The third Wednesday in April, is Patriot’s Day. It commemorates the April 19, 1775, opening battles in the Revolutionary War against England, at Lexington and Concord. Previously celebrated on April 19th, it is also the anniversary of the Oklahoma City Bombing (1995), and the final FBI attack on the Waco, Texas, Branch Davidian compound that killed 76 men, women, and children (1993). April 15 is also tax day.
At an elite level, where psyop research is conducted, the psychology of terror attacks involves disrupting the normal perception of reality.
Most people live their days in a more or less steady state of mind. They perform routine tasks over and over. They see their daily environment as quite familiar. All this produces what could be called a light trance.
If that seems improbable, notice what happens when something completely unexpected intrudes on habitual perception and experience. Shock is what happens.
It’s as if the person had been sleeping and suddenly and forcibly wakes up.
On a quiet residential street, a car plows into a lamp post. On a peaceful boulevard, a gust of wind blows a sign from its hinges into a store window, smashing it.
People are shocked. They look up. “Wow. Where was I?” Yes, it’s like waking from a dream.
Multiply that effect by a thousand. Bombs go off. The sounds of the explosions, the shock waves, people falling, people bleeding, grotesque injuries, death. In the space of a few seconds, and on a street where nothing ever happens.
And one layer removed from this, the world watches it unfold on television.

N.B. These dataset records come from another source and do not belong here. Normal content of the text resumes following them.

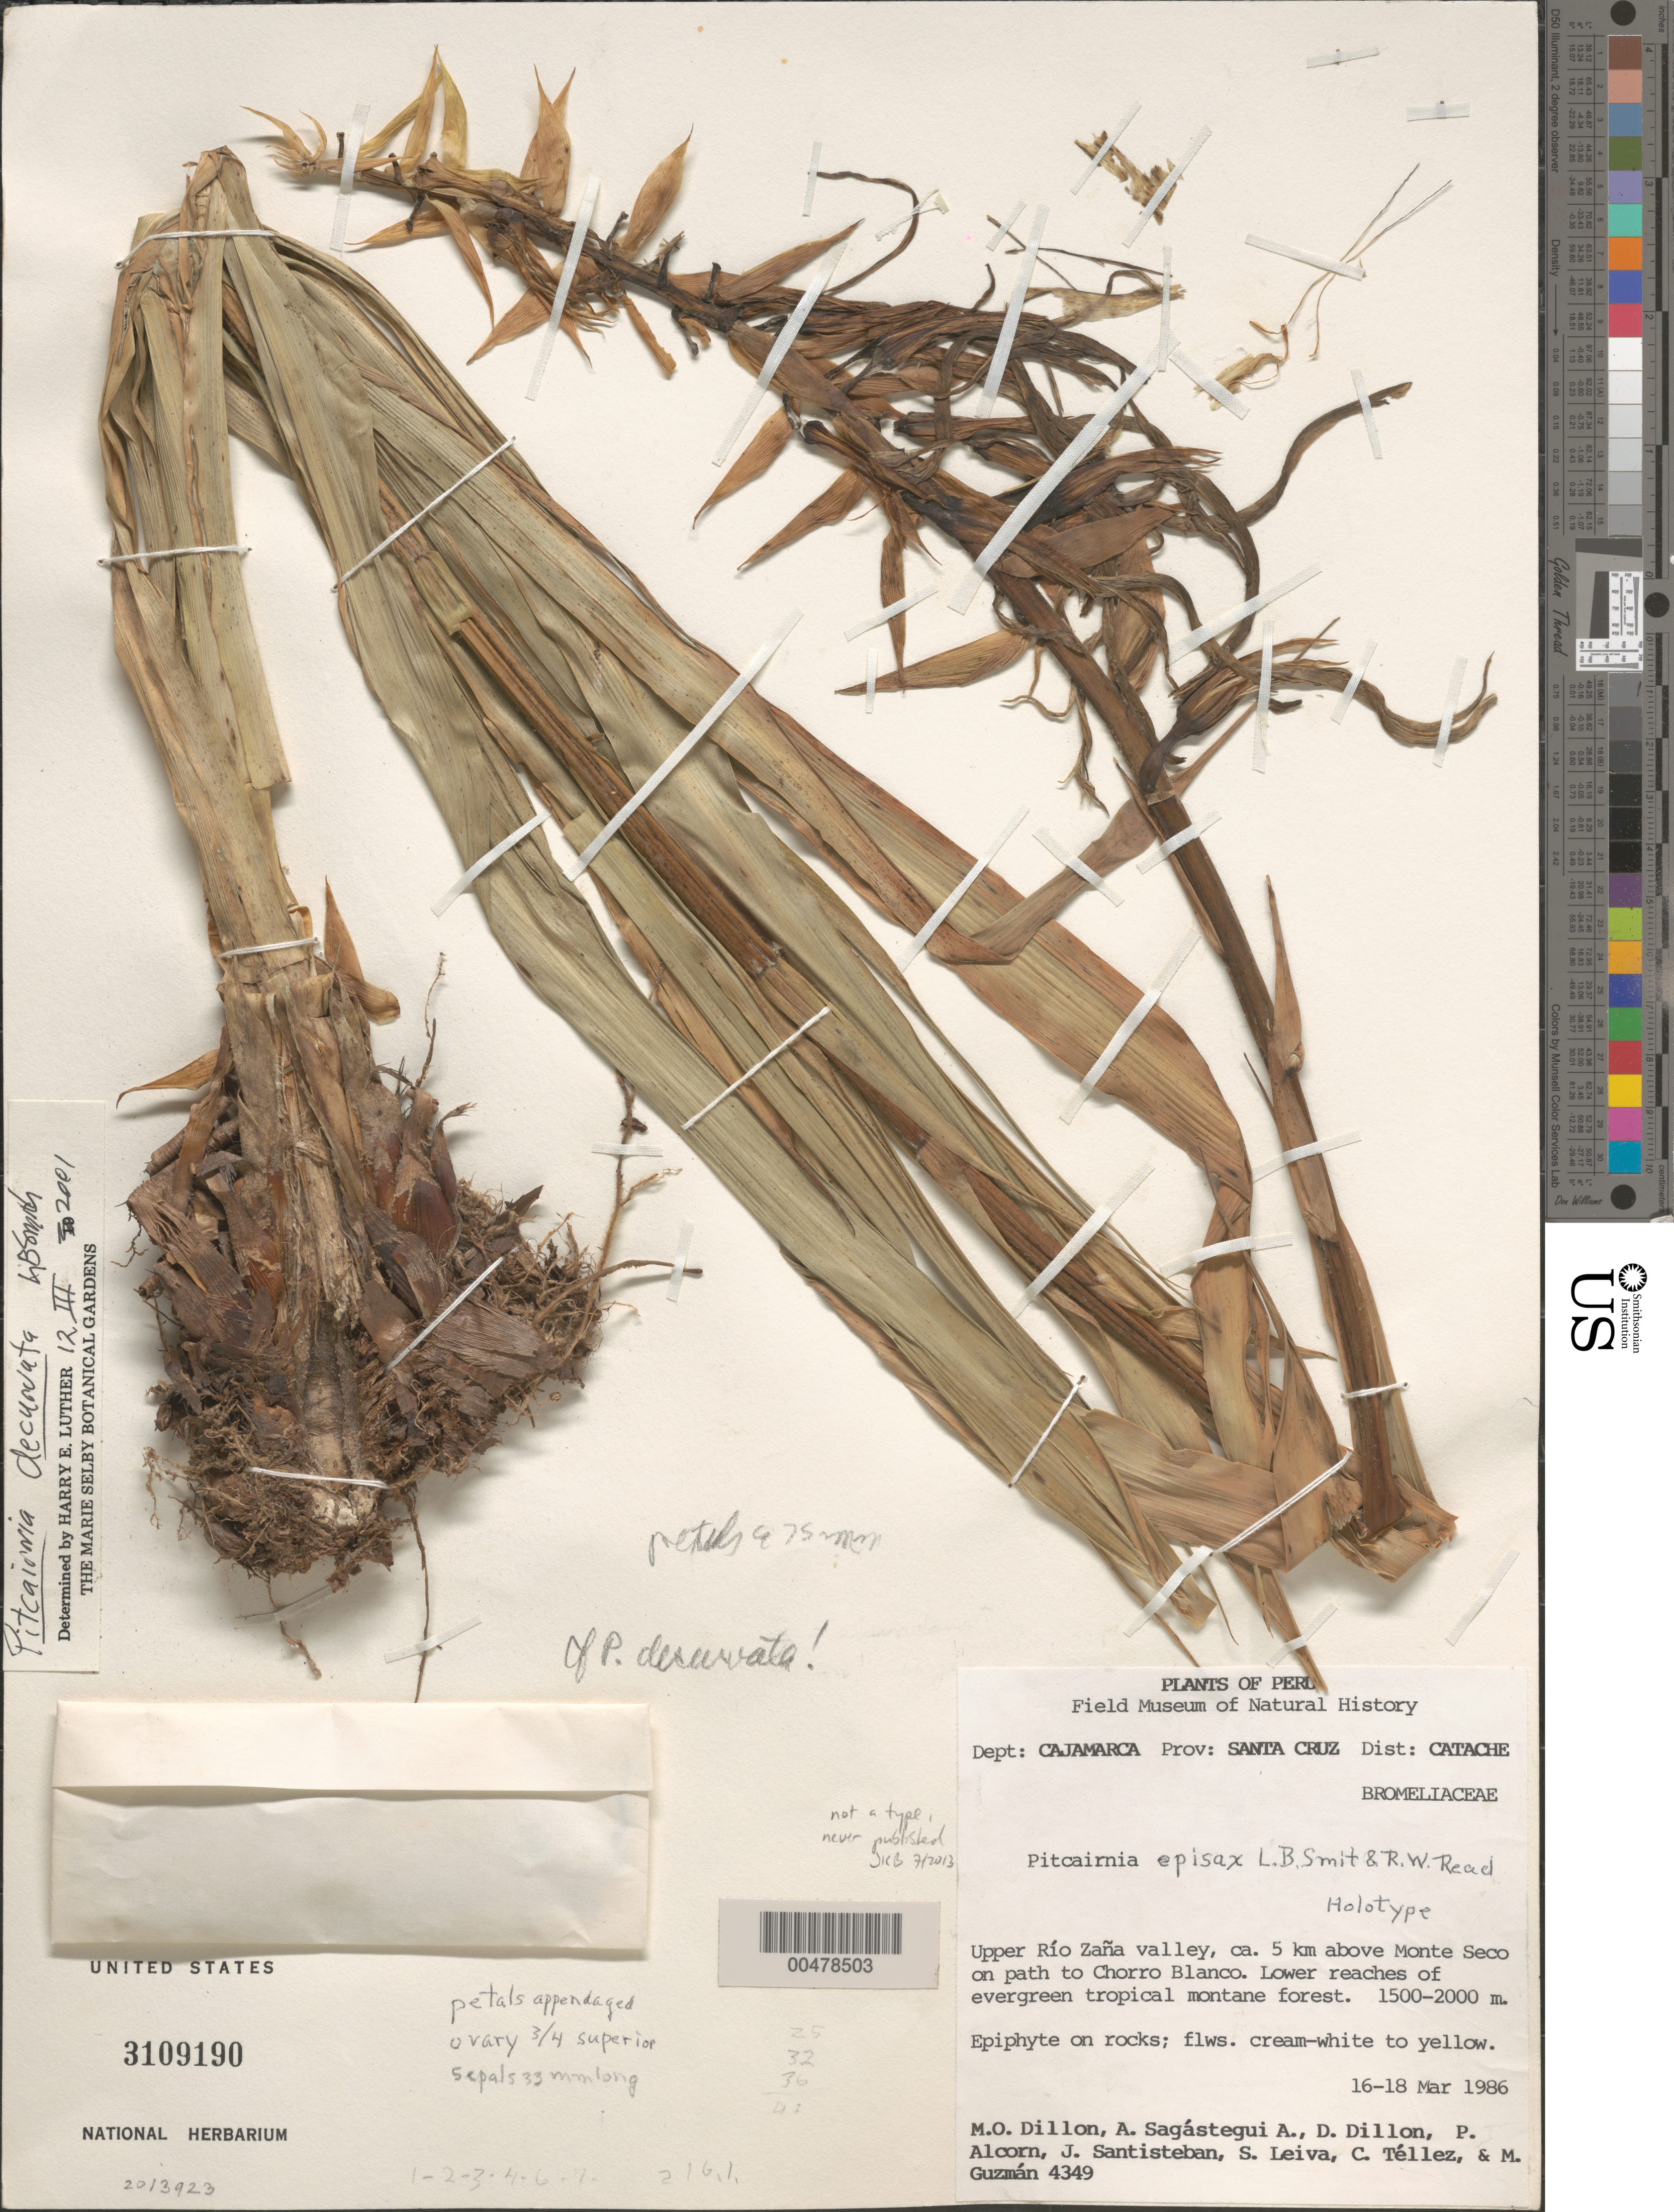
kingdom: Plantae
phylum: Tracheophyta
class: Liliopsida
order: Poales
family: Bromeliaceae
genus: Pitcairnia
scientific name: Pitcairnia decurvata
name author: L.B. Sm.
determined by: Luther, Harry E.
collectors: M. O. Dillon, A. Sagástegui A., D. Dillon, P. Alcorn, J. Santisteban C. & S. Leiva G.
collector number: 4349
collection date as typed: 16 Mar 1986 to 18 Mar 1986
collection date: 1986-03-16/1986-03-18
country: Peru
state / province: Cajamarca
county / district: Santa Cruz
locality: Catach [?] Dist., upper Río Zana valley, ca. 5 km above Monte Seco on path to Chorro Blanco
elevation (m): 1500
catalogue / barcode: US 3109190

It’s a rip in the fabric of perceived reality. Right now.
Retired psyop planner, Ellis Medavoy (pseudonym), said in a 2002 interview: “People think it’s very esoteric to talk about disruption in the space-time wave. But setting up certain psyops is very much about that. The theory of these operations has everything to do with the fact that people exist in an average and consistent space-time wave.

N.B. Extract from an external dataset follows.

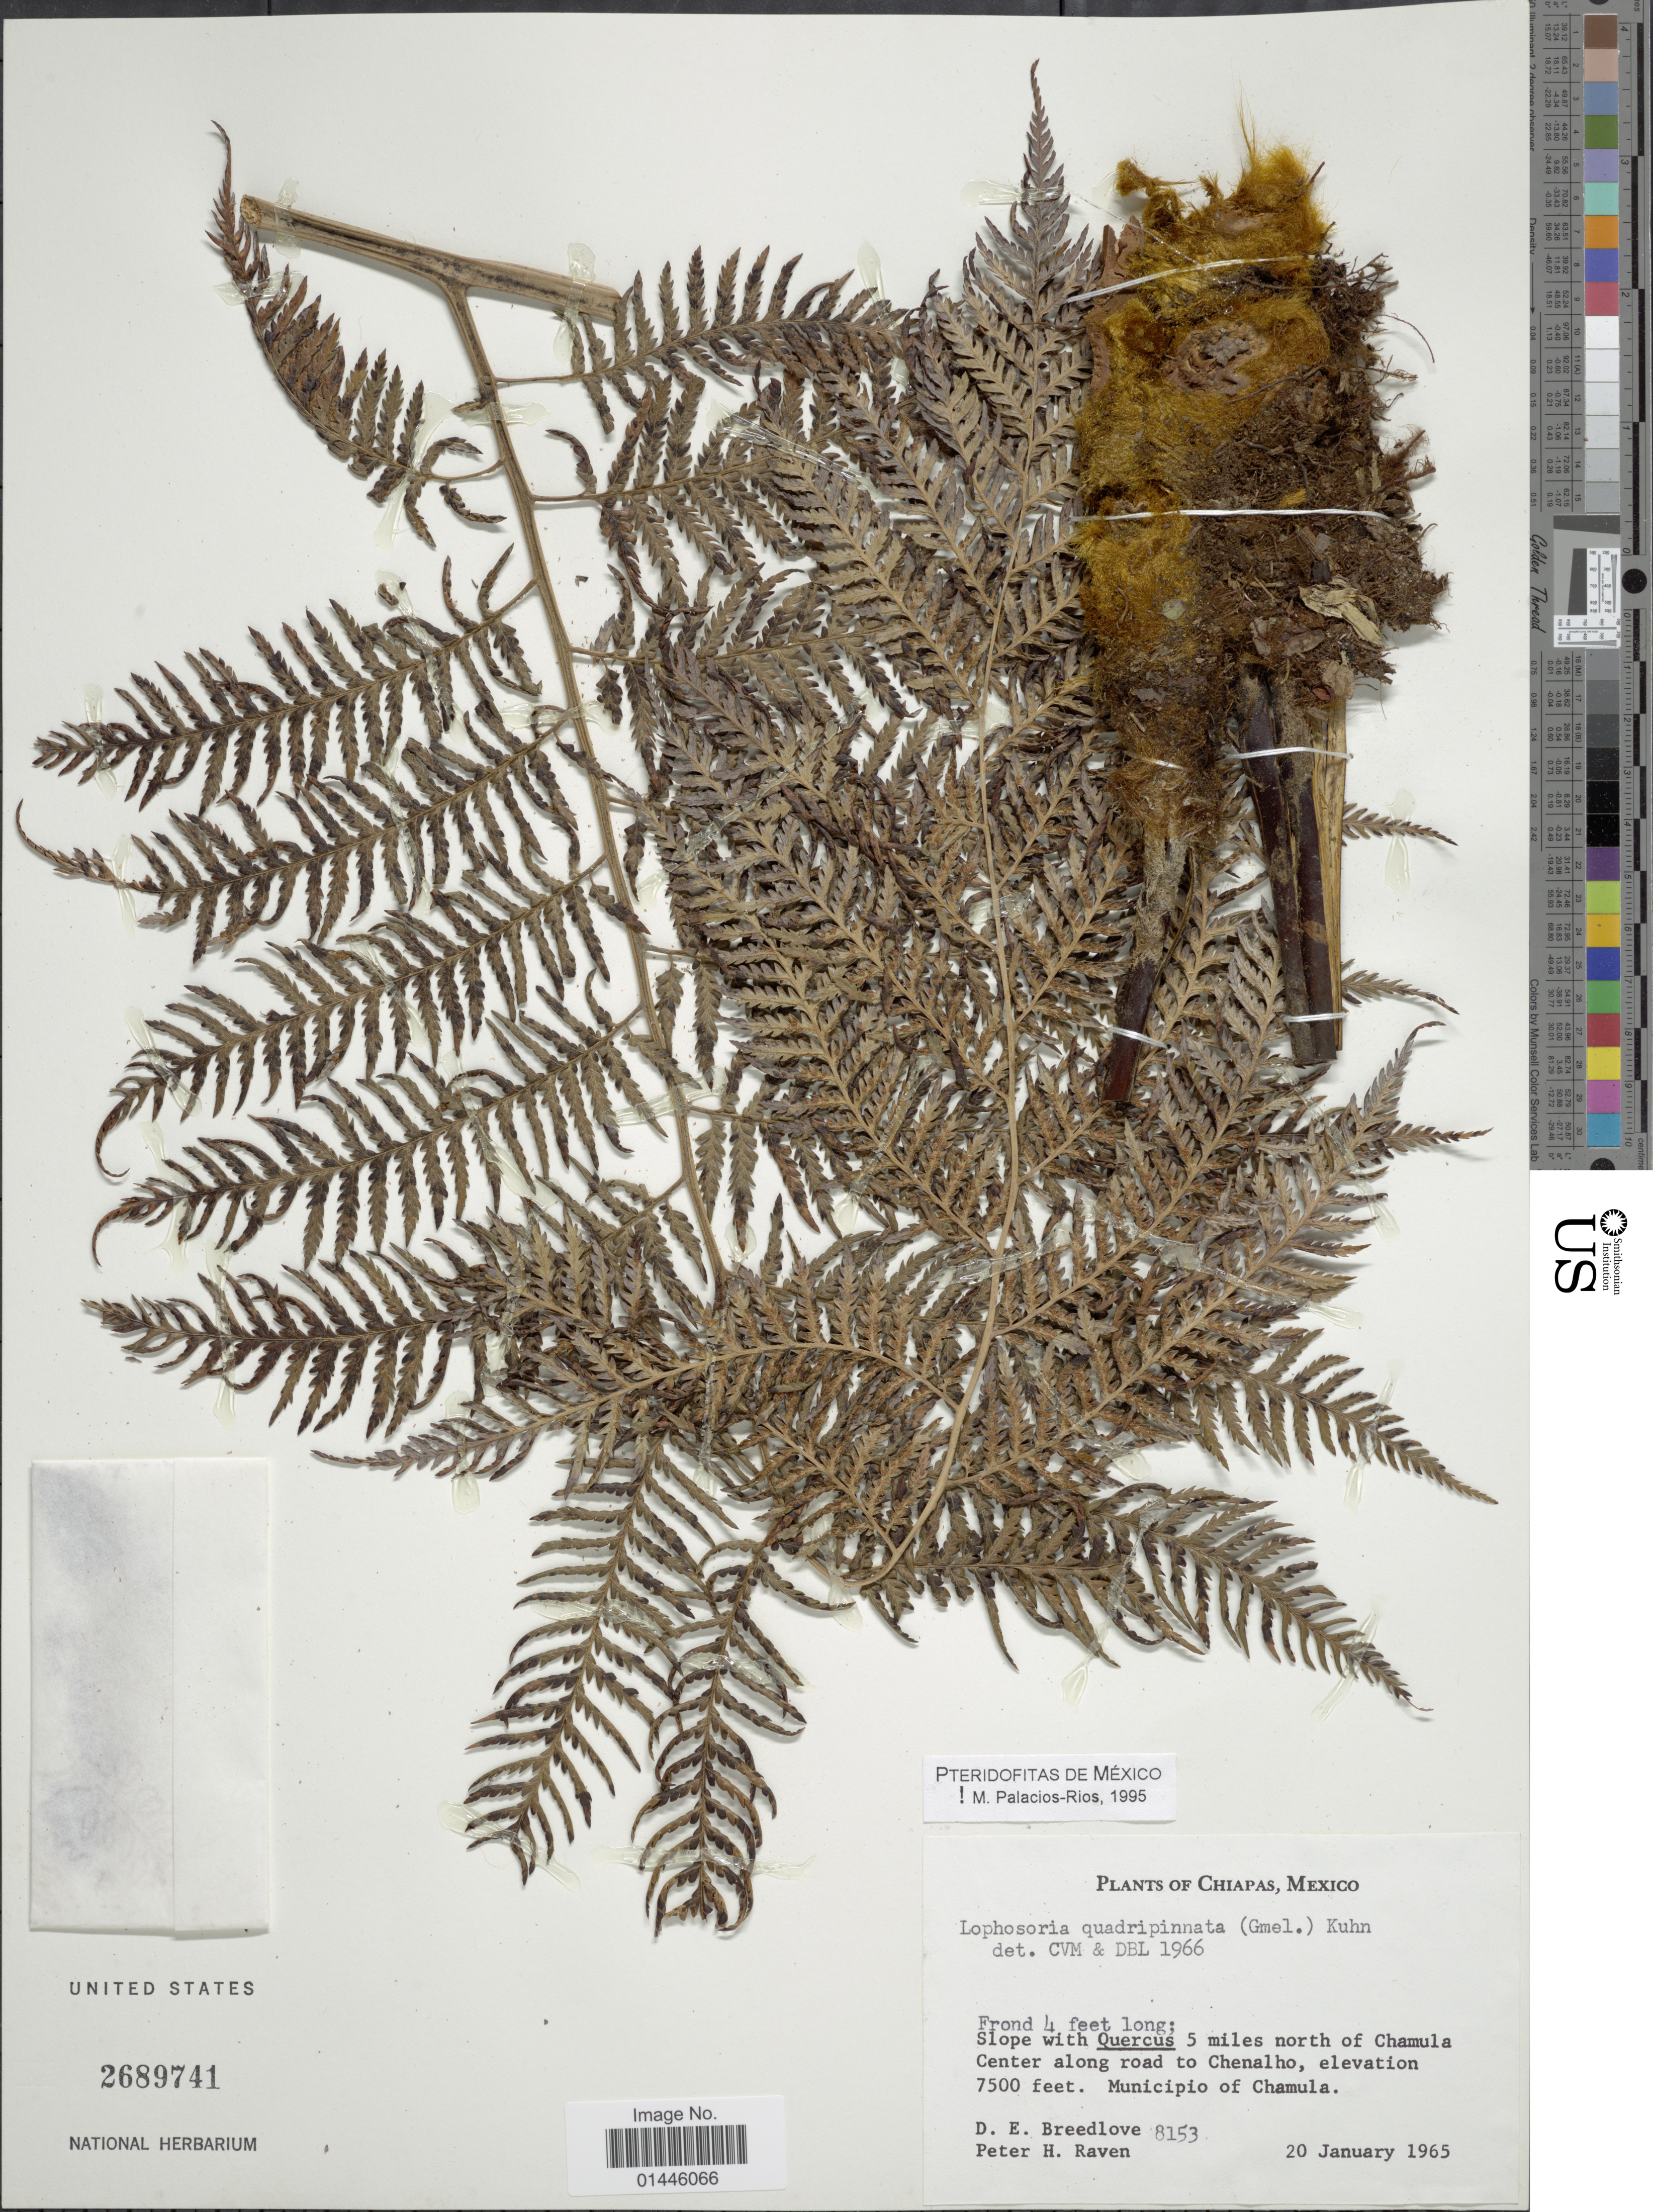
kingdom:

“They become used to that. They’re not even aware of it. So a psyop can go two ways. It can encourage that form of sleep, to make it continue. Or it can blow people right out of their wave into something that’s very disorienting.
“In the latter case, you’re forcing people out of their average perception of space and time, but you’re not giving them anything to replace it. They’re hanging in a void, so to speak.
“What’s the result? People desperately want a resolution of the psyop, so they can return to their former continuum. And because they feel desperate, they’ll take whatever and whoever you give them. You can say a deer chewed on a power cable and blew out the power for the entire east coast for a week, and they’ll believe you.
“And that’s what you want. The ability to say anything and have people believe you.”
Medavoy was asked if this included peppering the public with contradictions in the official account of a terrorist attack.
“Of course,” he said. “They’ll overlook those contradictions. They won’t pay any attention to them. They’re so panicked, they just want a resolution. You can plug in anybody as the guilty party, and they’ll buy it.”
Later in the conversation, he went back to the subject of the “space-time wave.”
Medavoy said: “The psychology on this is clear. An overwhelming percentage of people deal with space-time in a passive way. They receive it, so to speak. They are presented with that fundament of reality and they blindly accept it. Therefore, when you take it away, they’re lost. A tiny percentage of the population, those who are intensely creative, react differently. That’s because they are, in a real sense, projecting their own space and time.”
Psyops planners who stage events are aware of these factors. They want to create a world, a picture of a world, that is in dangerous flux and absolutely requires our “leaders” to stop that flux.
One of the more vivid experiences of this came in the mid-1980s. A reporter was interviewing a relative of a soldier who died in Vietnam. When the subject of whether the war was justified came up, he flew off the handle. He went into a towering rage.
The fact that his cousin had been killed there automatically made the war a necessary policy of the government, a correct action. That conclusion stopped the unbearable flux for him. Otherwise, he was lost.
It was, of course, that way on 9/11, too, and in many other such instances.
There is a psychology operating here, and it isn’t merely some academic brand of nonsense. It cuts to the heart of how people literally exist in reality, and how it affects their deep response to events managed by professionals, who understand that psychology.